What the exercise asks: In the excerpt on Osama bin Laden and Pakistan, which Pakistan Army Chief met General Joseph Ralston in mid-August 1998?

------ Document excerpt ------

Just like it did in Pakistan over the past week.

During the six years that Osama bin Laden was “hiding” in his compound in Pakistan, experts compiled research, wrote reports and articles and convened panels at think tanks to convince the United States that the ISI — Pakistan’s infamous intelligence agency — has been playing a double game. But the ISI and the Pakistan army continued to benefit from the largesse of American aid and official gratitude for their assistance in the war on terror.

In an old interview, Pervez Musharraf, who was the Chief of the Army and head of the state from 1999 to 2008, said he wanted bin Laden captured anywhere in the world but Pakistan. At around the same time Benizar Bhutto accused Musharraf of hiding terrorists and said that bin Laden could be in the basement of the President’s house in Islamabad. As the world now knows, the world’s most wanted terrorist was a block away from the army garrison. The swaggering confidence of his hosts had to turn into unfathomable embarrassment.

This incident is not the first time the Pakistan Army has made claims that strained credulity. When A.Q. Khan was caught operating a nuclear bazaar that trafficked information to the world’s most notorious regimes, the official Army line was that it had no knowledge of his activities.

Because of arrogance, or overconfidence, the Army chose to overlook the fact that the US had been after bin Laden with force and determination years before 9/11. In mid-August of 1998, the then-Pakistan Army Chief General Jahangir Karamat met his American counterpart, General Joseph Ralston. At the dinner table, General Ralston informed General Karamat that in few minutes some sixty Tomahawk cruise missiles would be entering Pakistan’s airspace to hit a location in Afghanistan where bin Laden was believed to be operating training camps. Obviously, General Karamat was shocked.

The next time the US infiltrated Pakistani air space, it was General Kayani’s turn to be shocked. Only now the destination was different and the mission was a success.

But killing bin Laden does not mean that al Qaeda has been destroyed. It’s not solely a terrorist organization. It facilitates and funds other terrorist groups. According to American journalist and author Mary Ann Weaver, al Qaeda is like a clearinghouse from which other groups obtain funds, training, and logistical support. These other groups exist from Egypt to Algeria, from Yemen to Somalia, from Saudi Arabia to the Philippines and, of course, Pakistan and Afghanistan.

------ Data shown ------

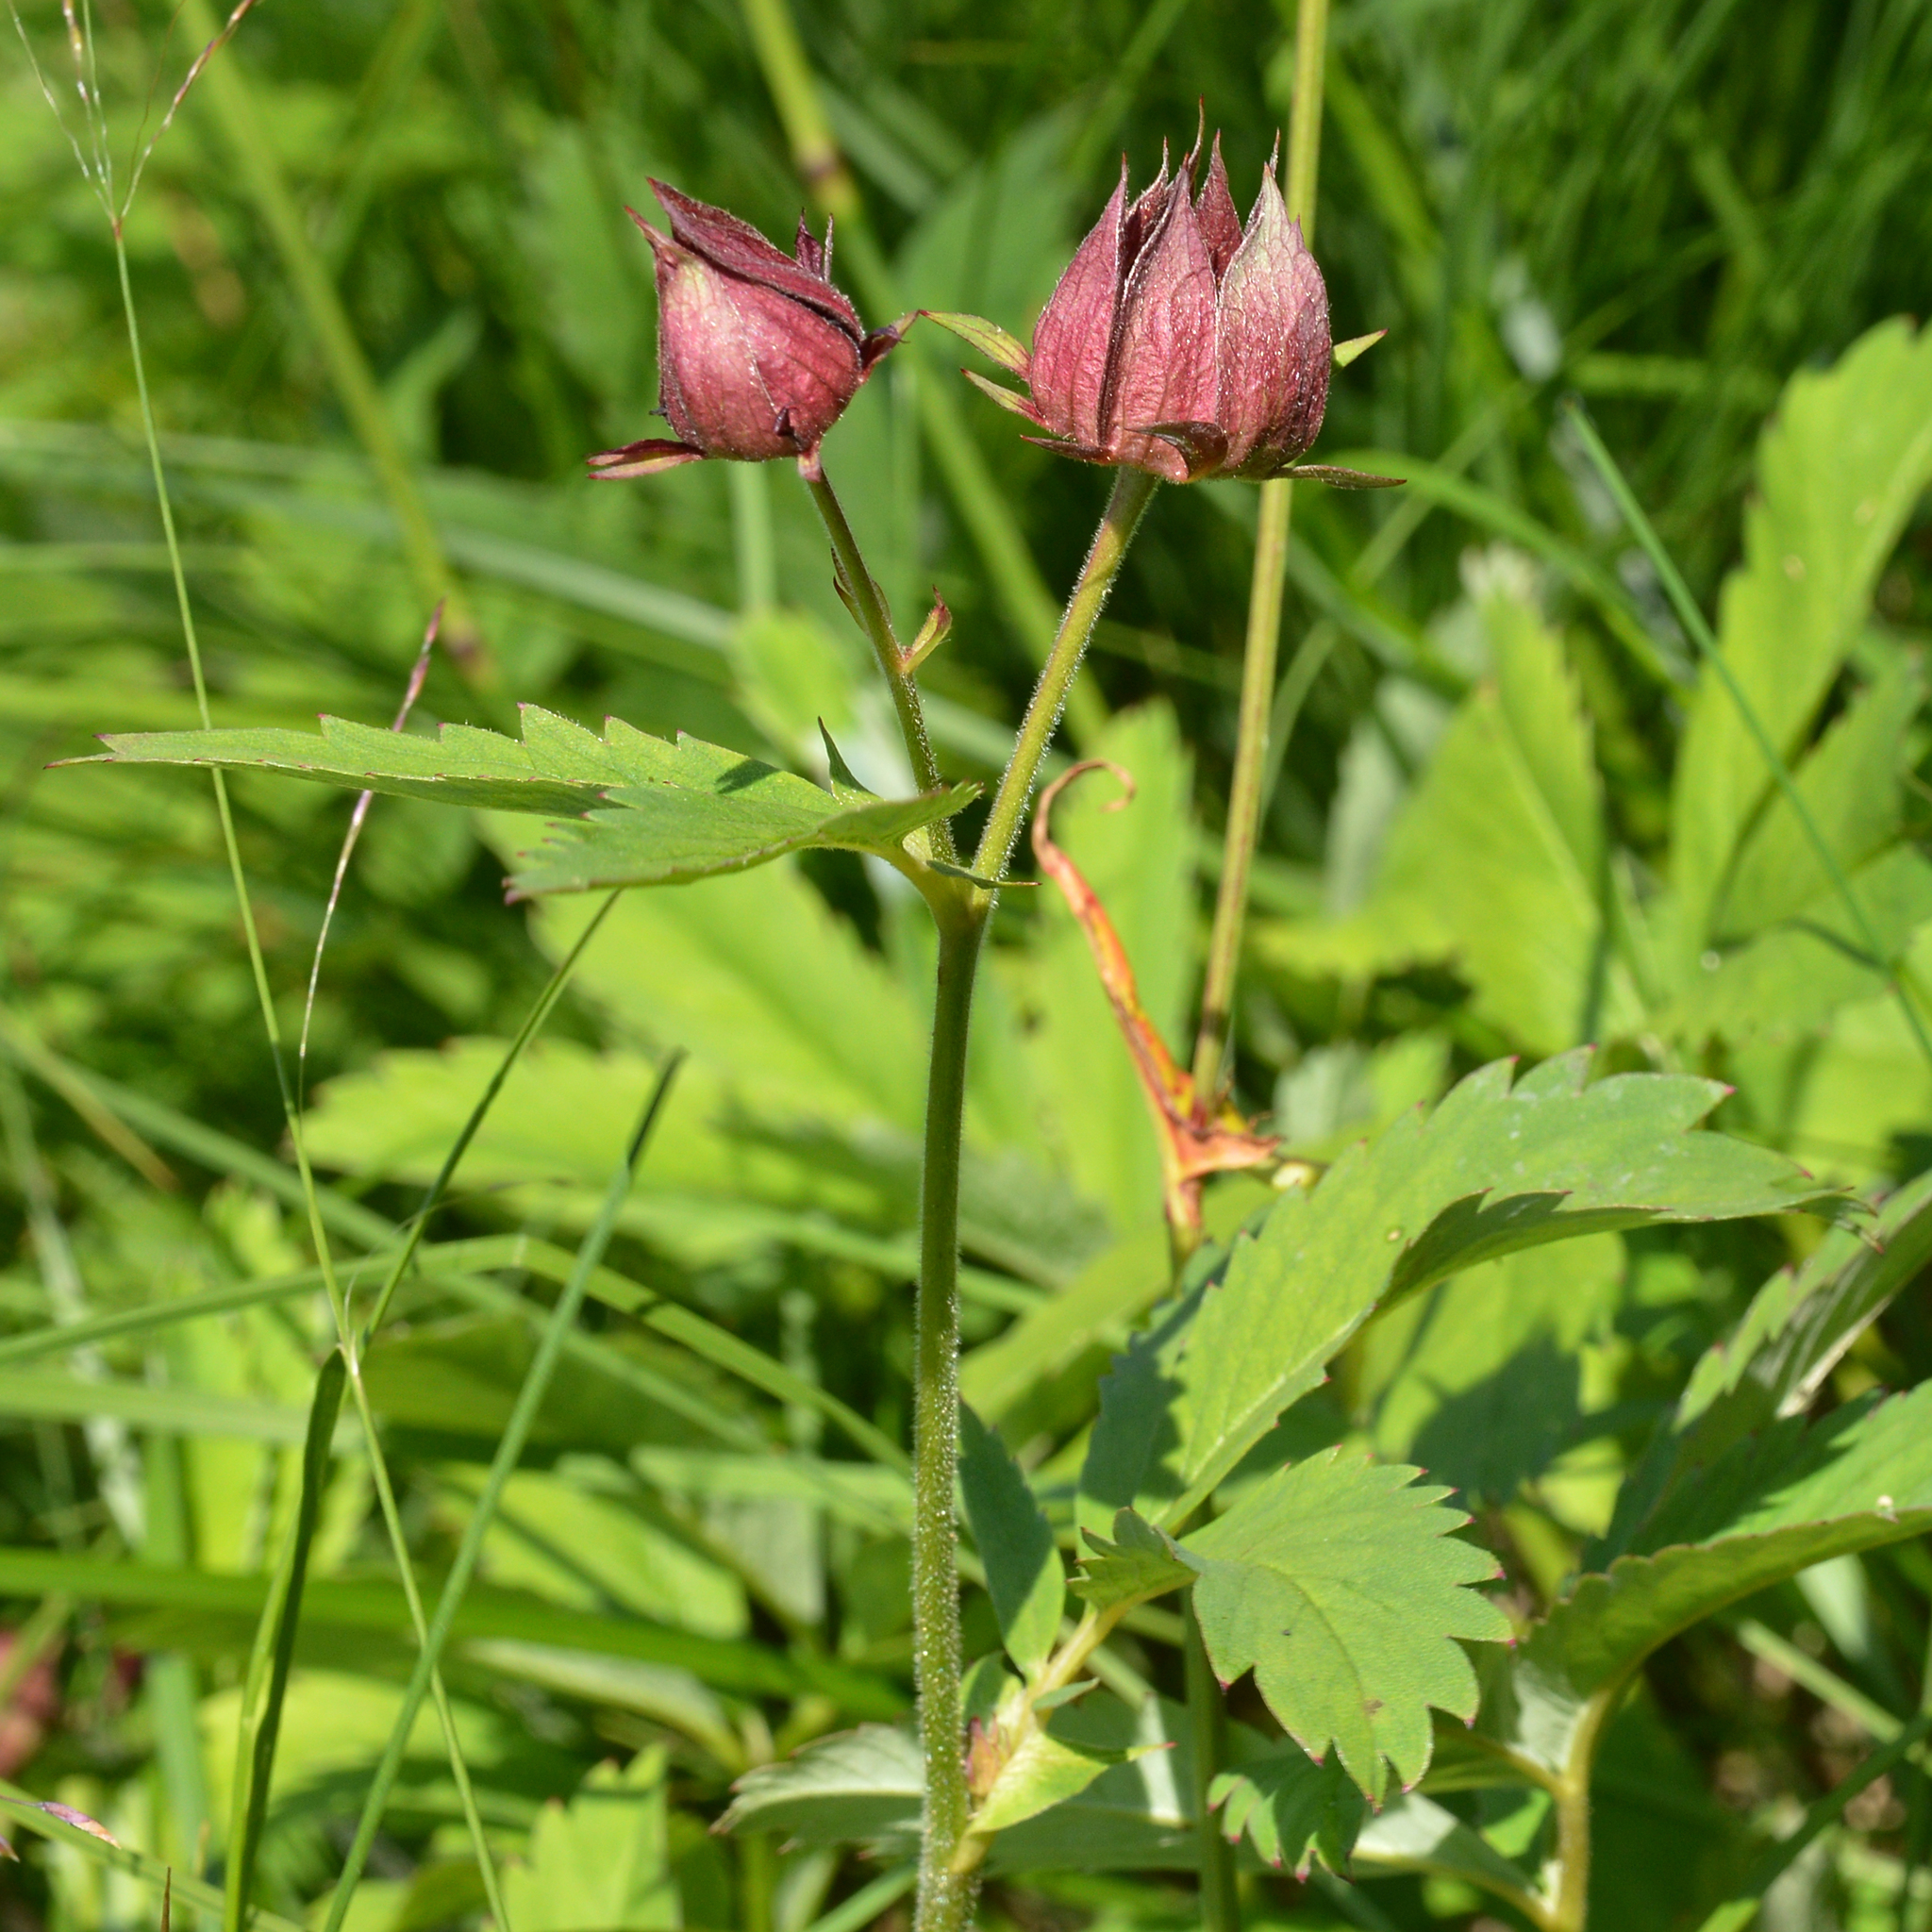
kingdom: Plantae
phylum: Tracheophyta
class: Magnoliopsida
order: Rosales
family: Rosaceae
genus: Comarum
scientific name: Comarum palustre
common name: Marsh cinquefoil
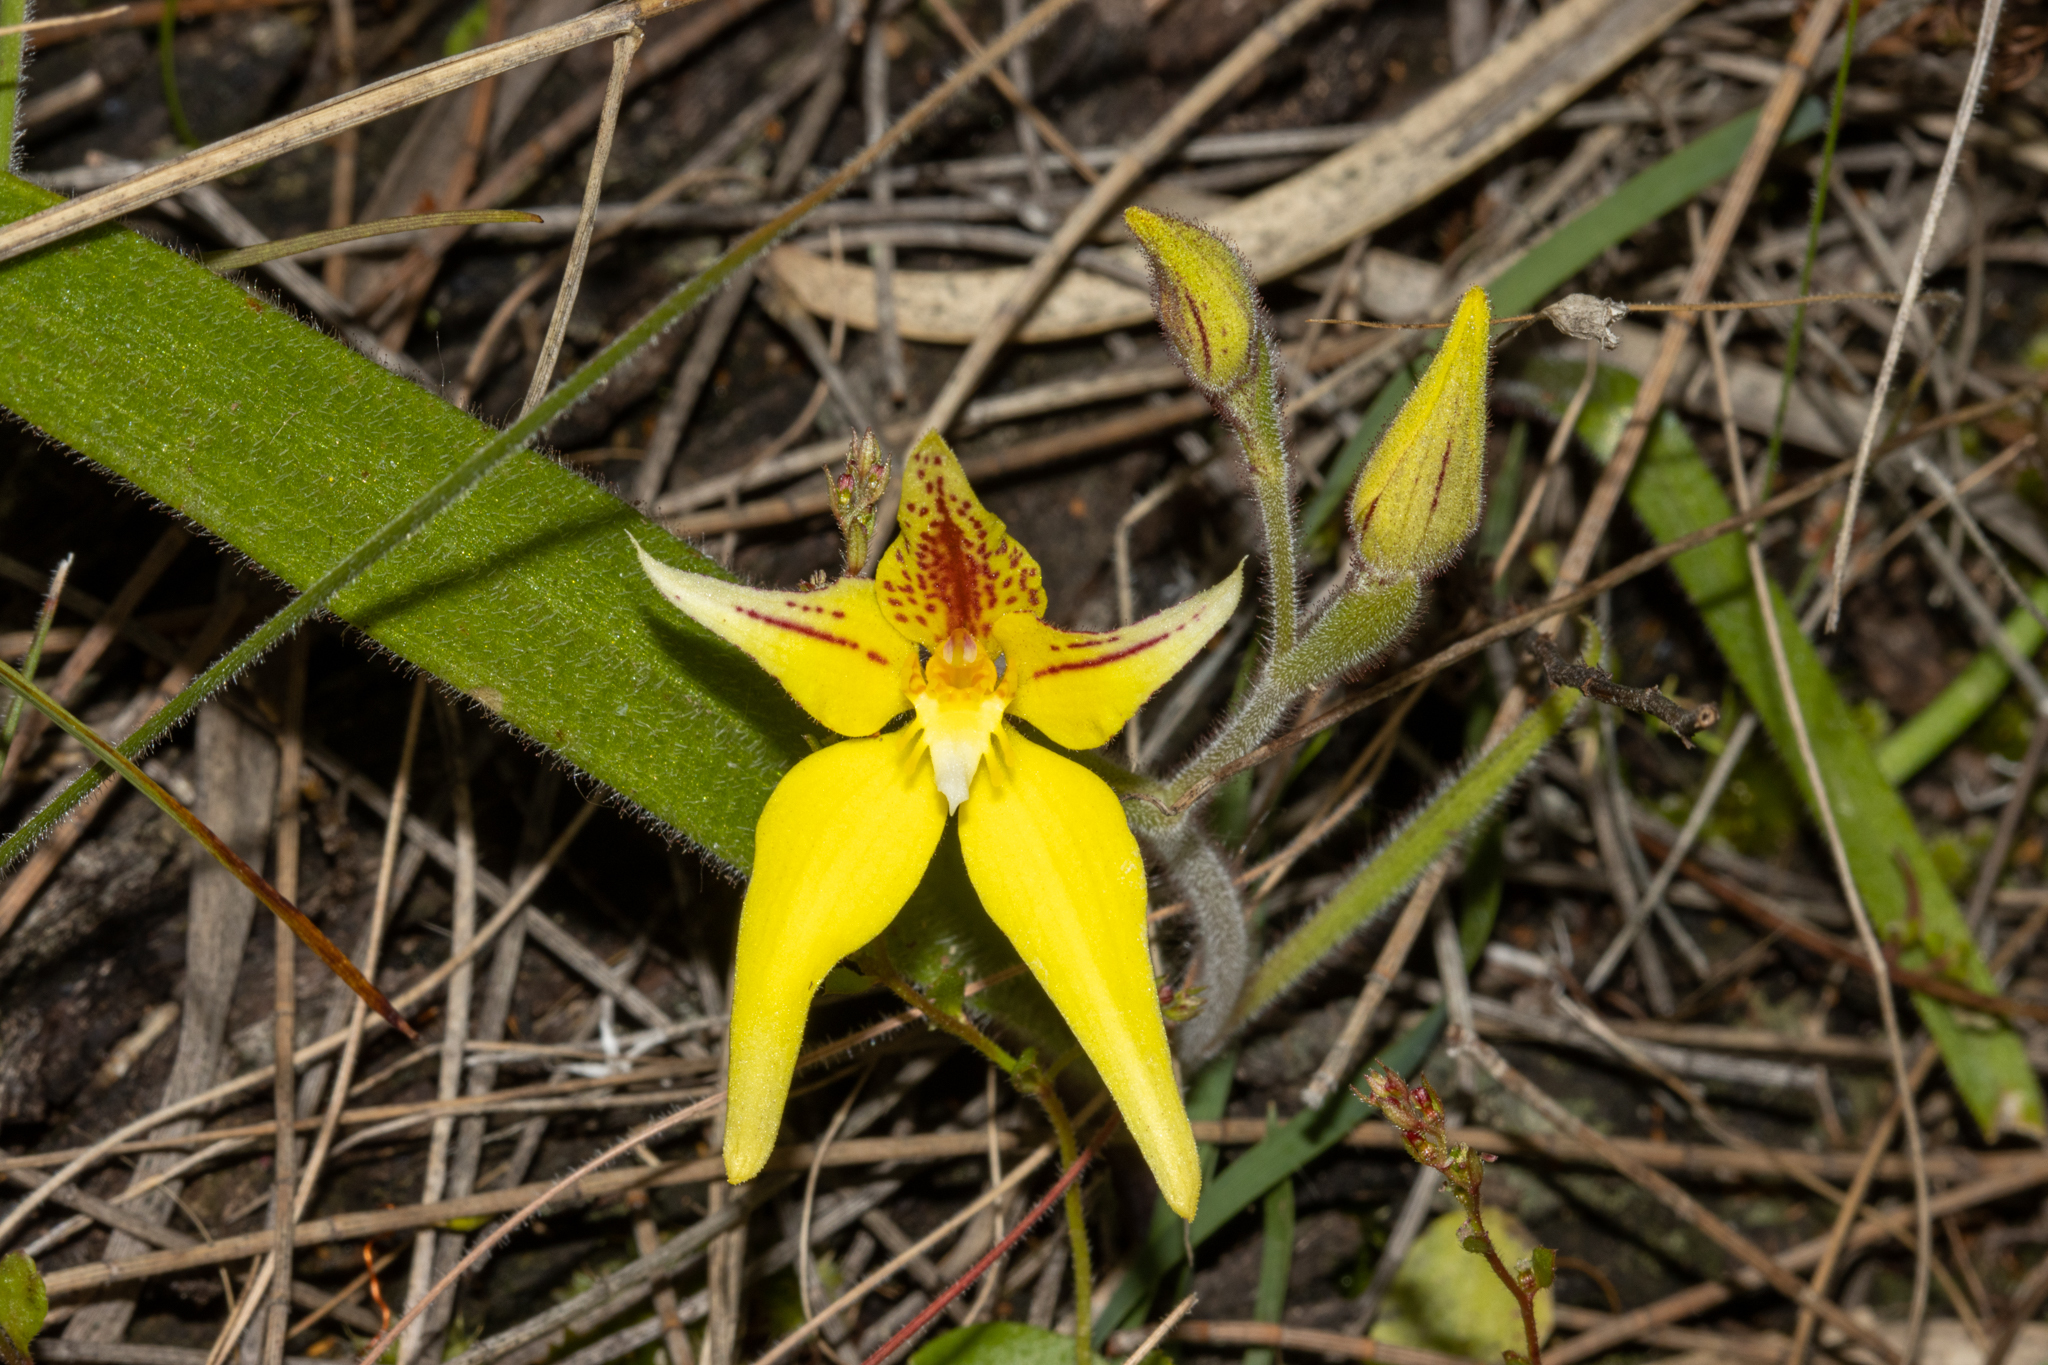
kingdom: Plantae
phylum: Tracheophyta
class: Liliopsida
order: Asparagales
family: Orchidaceae
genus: Caladenia
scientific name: Caladenia flava
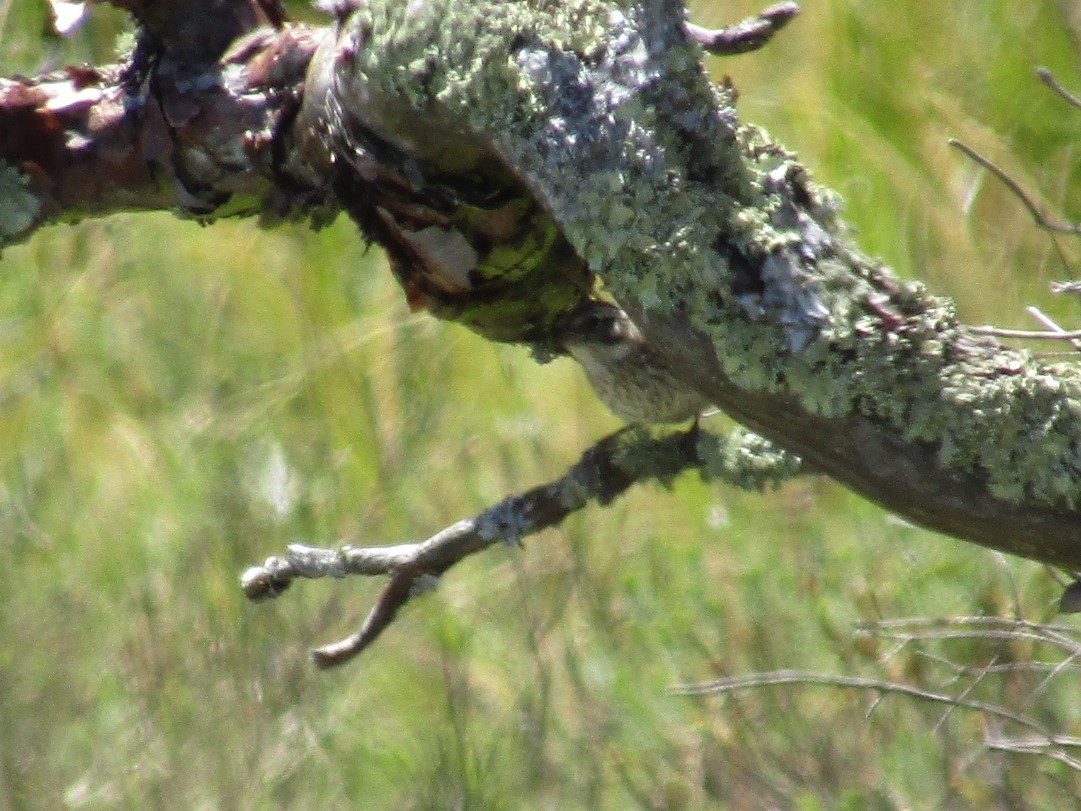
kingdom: Animalia
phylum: Chordata
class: Aves
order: Passeriformes
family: Passerellidae
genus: Zonotrichia
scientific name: Zonotrichia capensis
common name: Rufous-collared sparrow
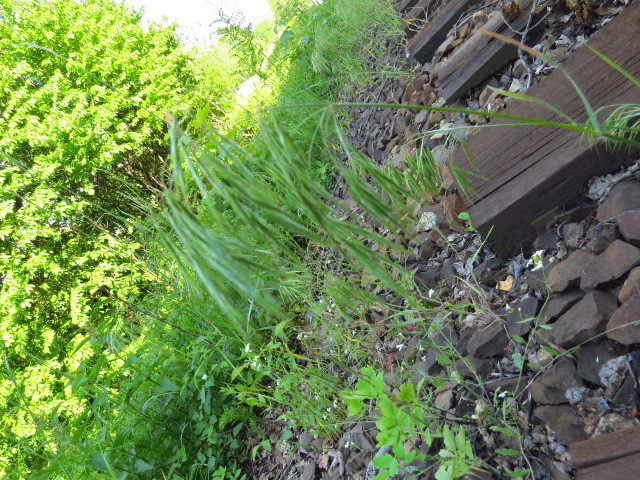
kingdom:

------

Exercise solution: General Jahangir Karamat